Oser la rencontre et le dialogue
Que dit la Bible ? L’Oasis n°3 : Annoncer.
Pour évangéliser, il faut des moments où l’on s’explique entre soi et d’autres où l’on va vers des gens nouveaux. La Bible parle en plusieurs temps.
Certains moments sont plus faciles, d’autres plus difficiles.
Un dialogue aux frontières
En regardant une carte des pays de la Bible, on observe que la terre d’Israël est située au carrefour du monde ancien, au croisement des trois continents d’Afrique, d’Asie et d’Europe. Cela favorise les échanges et les rencontres : la migration d’Abraham (Genèse 12 : « Quitte ton pays »), le long séjour en Égypte, la dispersion en exil, les pèlerinages à Jérusalem. Petite entité au milieu de grands et fameux empires, juifs et chrétiens ont, en ce temps-là, toujours été en minorité dans le vaste monde. Même le petit village de Nazareth est à quelques kilomètres de la Via Maris, sorte d’autoroute ancienne qui parcourait tout le Croissant fertile, de l’Égypte à la Mésopotamie. Trop petits dans leurs frontières, les témoins de l’Alliance débordent sans cesse de leur territoire : Élie et Élisée accueillent Phéniciens (1 Rois 17) et Syriens (2 Rois 5). Dans l’évangile selon saint Jean, Jésus, baptisé de l’autre côté du Jourdain (1,28) multiplie les pains de l’autre côté de la mer de Galilée (6,22). On cherche donc le contact avec les autres qui sont loin.
Une expérience coûteuse
Il existe nécessairement des résistances au dialogue et à la rencontre. Par exemple, dans l’évangile selon saint Marc, le projet de Jésus est clair : aller de l’autre côté, sur l’autre rive (6,45). Les disciples sont fatigués et prennent peur (6,48-49). Ils reviennent donc au point de départ (6,53). Jésus retourne chez les païens pour multiplier du pain à nouveau (7,31 et 8,1-9) mais les disciples ne comprennent pas cette ouverture inattendue et se font réprimander (8,14-21).
Qui est du bon côté ?
Abraham, béni de Dieu, pense que les païens ne craignent pas Dieu (Genèse 20,11). En réalité, c’est Pharaon qui agit en bonne conscience alors qu’Abraham ment sur sa femme qu’il fait passer pour sa sœur (Genèse 12) ! Dieu invite ainsi Abraham à réviser son jugement sur ceux qui ne pensent pas comme lui !L’Égypte est du côté des persécuteurs dans l’Exode,mais elle est aussi une terre d’asile pour Joseph persécuté par ses frères (Genèse 39-50). La Sainte Famille y trouvera refuge à son tour (Matthieu 2). Le récit de Joseph en Genèse indique qu’un juif est tout à fait à sa place en Égypte, épousant une Égyptienne. Pourtant d’autres textes insistent sur la nécessité d’aller à Sion et d’observer la Loi dans la Terre promise et nulle part ailleurs (Deutéronome 12). Dieu nous invite à ne pas l’enfermer dans nos pensées et à le suivre.

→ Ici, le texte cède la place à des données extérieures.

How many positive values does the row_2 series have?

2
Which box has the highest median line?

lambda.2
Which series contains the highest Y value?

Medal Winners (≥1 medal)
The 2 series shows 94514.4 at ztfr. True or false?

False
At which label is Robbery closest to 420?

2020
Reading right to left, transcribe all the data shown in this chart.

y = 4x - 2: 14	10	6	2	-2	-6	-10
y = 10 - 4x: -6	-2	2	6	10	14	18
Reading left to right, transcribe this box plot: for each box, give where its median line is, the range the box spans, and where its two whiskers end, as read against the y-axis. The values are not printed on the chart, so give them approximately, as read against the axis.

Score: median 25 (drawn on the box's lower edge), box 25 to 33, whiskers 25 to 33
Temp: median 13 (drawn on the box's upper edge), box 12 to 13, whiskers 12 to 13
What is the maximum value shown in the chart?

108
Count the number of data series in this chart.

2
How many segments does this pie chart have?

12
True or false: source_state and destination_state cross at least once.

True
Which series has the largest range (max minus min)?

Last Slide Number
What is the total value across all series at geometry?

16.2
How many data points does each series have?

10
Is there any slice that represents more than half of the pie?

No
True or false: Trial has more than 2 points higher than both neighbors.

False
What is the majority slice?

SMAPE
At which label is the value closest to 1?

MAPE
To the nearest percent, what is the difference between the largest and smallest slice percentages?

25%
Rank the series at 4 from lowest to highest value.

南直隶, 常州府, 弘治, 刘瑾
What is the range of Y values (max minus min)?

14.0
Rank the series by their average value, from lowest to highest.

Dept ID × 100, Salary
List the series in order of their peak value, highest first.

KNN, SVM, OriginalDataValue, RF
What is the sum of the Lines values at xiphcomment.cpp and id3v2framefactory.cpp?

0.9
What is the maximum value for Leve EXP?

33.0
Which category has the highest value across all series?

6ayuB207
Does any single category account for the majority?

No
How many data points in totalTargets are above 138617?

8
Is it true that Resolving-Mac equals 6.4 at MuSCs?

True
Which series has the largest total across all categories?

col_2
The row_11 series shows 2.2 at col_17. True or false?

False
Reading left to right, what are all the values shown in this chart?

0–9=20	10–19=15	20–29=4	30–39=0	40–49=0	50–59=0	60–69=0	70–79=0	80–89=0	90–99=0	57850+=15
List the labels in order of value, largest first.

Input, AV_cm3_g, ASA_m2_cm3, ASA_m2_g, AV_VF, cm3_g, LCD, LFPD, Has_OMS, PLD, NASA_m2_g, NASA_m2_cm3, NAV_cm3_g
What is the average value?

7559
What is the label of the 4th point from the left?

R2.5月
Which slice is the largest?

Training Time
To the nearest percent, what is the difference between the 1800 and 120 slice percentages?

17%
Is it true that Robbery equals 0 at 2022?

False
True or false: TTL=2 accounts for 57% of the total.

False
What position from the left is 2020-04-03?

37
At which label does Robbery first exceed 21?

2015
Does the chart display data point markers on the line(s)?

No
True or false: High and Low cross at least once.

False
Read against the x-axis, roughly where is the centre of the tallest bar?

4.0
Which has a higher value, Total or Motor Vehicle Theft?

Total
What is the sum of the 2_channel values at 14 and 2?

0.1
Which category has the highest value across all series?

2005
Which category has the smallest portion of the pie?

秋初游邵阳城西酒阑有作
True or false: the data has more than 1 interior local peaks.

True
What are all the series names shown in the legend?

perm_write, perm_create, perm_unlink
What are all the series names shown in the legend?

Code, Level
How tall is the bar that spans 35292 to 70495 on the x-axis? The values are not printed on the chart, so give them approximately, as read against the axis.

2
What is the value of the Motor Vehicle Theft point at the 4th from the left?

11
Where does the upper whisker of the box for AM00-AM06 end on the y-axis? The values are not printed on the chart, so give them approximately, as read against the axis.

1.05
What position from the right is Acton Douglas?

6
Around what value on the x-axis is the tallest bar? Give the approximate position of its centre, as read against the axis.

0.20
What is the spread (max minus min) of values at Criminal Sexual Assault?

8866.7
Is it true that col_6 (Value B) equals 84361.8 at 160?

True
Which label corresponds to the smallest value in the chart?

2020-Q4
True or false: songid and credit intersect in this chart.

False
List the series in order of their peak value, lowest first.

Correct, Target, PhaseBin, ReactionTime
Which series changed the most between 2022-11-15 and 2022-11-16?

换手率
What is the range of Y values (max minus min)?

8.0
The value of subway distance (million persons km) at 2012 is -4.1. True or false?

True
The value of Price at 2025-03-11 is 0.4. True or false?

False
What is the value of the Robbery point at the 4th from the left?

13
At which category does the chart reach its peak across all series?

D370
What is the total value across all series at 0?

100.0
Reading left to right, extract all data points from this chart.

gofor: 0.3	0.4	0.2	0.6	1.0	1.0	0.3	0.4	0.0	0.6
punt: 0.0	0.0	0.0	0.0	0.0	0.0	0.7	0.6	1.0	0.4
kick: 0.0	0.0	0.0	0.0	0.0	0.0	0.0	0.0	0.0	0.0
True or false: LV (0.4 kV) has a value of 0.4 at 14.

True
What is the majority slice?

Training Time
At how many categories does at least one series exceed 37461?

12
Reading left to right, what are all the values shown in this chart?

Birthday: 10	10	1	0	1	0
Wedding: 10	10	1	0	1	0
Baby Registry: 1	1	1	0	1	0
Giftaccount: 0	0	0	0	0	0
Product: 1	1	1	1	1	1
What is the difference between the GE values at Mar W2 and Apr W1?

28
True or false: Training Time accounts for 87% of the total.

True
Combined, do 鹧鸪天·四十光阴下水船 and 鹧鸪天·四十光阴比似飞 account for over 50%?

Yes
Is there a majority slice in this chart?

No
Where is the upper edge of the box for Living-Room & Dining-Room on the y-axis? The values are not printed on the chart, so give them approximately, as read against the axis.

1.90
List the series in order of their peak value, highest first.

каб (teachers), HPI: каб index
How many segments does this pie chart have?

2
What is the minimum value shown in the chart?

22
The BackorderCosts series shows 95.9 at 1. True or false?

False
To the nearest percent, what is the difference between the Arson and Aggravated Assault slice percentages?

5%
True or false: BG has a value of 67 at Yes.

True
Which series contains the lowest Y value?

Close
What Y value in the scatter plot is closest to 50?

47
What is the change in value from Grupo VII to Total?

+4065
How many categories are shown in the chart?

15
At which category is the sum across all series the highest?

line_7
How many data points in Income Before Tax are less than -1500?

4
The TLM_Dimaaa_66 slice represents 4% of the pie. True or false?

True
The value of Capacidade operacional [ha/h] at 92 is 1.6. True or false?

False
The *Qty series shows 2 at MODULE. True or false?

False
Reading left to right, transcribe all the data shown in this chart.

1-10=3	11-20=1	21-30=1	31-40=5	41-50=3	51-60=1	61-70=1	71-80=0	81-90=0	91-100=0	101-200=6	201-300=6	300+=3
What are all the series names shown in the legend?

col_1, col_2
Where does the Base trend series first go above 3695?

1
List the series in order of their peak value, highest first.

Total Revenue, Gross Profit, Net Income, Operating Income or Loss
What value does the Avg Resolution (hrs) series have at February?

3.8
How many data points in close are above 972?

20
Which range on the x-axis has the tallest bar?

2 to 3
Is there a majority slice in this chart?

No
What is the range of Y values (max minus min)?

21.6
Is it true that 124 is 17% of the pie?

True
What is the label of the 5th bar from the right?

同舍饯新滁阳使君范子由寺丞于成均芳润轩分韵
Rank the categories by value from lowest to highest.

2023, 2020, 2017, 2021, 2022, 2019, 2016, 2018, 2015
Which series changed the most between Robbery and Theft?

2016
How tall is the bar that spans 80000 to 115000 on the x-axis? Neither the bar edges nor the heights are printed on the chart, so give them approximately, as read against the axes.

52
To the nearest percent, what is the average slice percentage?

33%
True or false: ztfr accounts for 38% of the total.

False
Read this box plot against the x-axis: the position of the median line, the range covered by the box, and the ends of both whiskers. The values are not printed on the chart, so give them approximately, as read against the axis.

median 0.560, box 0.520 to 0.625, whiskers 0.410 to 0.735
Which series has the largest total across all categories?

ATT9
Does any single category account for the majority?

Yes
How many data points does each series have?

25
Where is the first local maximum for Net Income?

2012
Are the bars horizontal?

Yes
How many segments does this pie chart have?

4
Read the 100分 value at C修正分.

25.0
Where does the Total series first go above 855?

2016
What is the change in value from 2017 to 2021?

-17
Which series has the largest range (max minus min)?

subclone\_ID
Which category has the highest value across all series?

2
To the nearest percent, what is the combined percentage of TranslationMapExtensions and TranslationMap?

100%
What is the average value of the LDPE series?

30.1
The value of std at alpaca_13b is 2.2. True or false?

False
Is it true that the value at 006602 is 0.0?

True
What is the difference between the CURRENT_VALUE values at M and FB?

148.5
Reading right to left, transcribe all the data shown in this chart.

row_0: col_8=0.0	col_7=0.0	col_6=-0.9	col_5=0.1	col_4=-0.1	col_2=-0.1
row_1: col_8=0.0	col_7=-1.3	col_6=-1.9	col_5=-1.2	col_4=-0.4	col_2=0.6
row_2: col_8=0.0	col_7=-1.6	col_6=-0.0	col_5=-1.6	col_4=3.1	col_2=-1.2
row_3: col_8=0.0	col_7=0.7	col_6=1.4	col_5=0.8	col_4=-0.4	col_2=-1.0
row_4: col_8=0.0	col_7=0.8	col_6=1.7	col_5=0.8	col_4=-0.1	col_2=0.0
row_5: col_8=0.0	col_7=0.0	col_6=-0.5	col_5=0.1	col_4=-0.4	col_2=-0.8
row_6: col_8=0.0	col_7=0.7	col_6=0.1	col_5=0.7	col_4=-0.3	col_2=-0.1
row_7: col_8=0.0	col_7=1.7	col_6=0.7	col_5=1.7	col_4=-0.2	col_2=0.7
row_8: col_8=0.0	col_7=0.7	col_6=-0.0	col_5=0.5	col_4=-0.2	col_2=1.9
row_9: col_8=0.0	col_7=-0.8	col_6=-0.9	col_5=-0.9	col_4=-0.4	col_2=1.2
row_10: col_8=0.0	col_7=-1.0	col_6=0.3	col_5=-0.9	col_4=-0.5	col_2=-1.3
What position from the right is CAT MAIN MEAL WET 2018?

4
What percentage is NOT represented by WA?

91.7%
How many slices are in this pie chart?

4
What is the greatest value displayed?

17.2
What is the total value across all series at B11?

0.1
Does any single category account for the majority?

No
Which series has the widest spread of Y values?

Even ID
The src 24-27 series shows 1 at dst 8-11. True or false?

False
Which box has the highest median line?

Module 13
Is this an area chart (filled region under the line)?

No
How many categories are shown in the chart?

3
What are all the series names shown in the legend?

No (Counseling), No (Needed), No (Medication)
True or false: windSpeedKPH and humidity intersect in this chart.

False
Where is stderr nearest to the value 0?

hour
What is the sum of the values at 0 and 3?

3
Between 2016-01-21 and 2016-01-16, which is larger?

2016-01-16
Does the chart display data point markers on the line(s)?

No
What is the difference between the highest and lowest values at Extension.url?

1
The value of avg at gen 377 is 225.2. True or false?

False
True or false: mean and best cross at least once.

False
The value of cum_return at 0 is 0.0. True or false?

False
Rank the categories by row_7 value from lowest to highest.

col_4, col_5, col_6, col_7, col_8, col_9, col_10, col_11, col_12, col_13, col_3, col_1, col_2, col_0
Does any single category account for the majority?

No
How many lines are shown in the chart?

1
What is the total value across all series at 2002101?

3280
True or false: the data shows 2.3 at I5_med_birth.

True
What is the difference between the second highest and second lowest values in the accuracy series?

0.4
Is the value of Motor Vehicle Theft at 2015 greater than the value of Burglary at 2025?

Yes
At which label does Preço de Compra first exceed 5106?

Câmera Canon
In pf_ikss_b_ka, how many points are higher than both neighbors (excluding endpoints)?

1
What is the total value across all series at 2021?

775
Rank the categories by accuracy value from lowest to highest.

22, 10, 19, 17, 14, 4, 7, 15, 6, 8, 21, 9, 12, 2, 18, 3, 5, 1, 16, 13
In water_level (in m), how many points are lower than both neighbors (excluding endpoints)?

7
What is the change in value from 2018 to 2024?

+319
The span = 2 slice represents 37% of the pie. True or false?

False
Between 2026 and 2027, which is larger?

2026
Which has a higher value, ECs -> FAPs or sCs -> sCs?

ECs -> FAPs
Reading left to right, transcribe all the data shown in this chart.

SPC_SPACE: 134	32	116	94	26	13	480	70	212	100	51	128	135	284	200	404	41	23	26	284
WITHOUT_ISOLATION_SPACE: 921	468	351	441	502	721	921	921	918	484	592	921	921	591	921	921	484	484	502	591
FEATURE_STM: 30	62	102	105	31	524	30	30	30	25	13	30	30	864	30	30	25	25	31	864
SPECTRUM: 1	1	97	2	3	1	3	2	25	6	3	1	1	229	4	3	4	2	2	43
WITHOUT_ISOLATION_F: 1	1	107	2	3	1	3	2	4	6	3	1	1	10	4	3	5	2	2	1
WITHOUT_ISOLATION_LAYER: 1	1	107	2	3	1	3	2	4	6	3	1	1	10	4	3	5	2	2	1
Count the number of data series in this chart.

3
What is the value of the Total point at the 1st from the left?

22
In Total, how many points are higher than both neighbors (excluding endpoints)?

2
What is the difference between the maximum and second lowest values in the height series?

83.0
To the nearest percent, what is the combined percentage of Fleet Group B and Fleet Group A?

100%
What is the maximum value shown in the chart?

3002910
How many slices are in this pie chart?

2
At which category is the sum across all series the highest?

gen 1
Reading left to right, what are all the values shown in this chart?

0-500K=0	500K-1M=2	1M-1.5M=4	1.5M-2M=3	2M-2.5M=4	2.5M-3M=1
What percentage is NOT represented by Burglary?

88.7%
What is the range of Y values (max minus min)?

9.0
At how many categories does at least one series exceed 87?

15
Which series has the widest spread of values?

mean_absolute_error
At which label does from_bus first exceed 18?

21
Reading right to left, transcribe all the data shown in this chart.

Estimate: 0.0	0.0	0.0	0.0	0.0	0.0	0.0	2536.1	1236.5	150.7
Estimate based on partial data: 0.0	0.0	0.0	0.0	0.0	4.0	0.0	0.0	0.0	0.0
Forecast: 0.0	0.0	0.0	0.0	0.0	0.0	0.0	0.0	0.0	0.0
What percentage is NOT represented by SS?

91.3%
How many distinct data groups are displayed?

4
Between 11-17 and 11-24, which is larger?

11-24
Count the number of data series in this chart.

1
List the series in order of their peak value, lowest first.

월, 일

Des décisions surprenantes et leurs conséquences
Au retour d’exil à Babylone, il semble qu’il faille purifier le rassemblement des enfants d’Israël de tout élément impur et on chasse les épouses venues de l’étranger en Esdras 9-10 ; on établit même la liste des coupables. Pourtant, dans le livre de Jonas, le prophète assiste à la conversion de Ninive, immense ville païenne.
Dans la généalogie de Jésus, selon saint Matthieu,on trouve Ruth qui est une étrangère. Moïse avait lui épousé une femme étrangère, une Madianite, autre peuple toujours en opposition à Israël. Étienne, un des premiers témoins de Jésus, dira que Moïse a été instruit dans toute la sagesse des Égyptiens (Actes 7,22) avant de devenir prophète en son peuple. De même, saint Paul connaît admirablement le monde juif et le monde grec. On estime enfin que son discours à Athènes est exemplaire d’un heureux témoignage chrétien dans une culture étrangère à l’Évangile (Actes 17, 22-34).
En conclusion, disons simplement que dans la rencontre de l’autre le « et » qui inclut est plus propice que le « ou », souvent exclusif.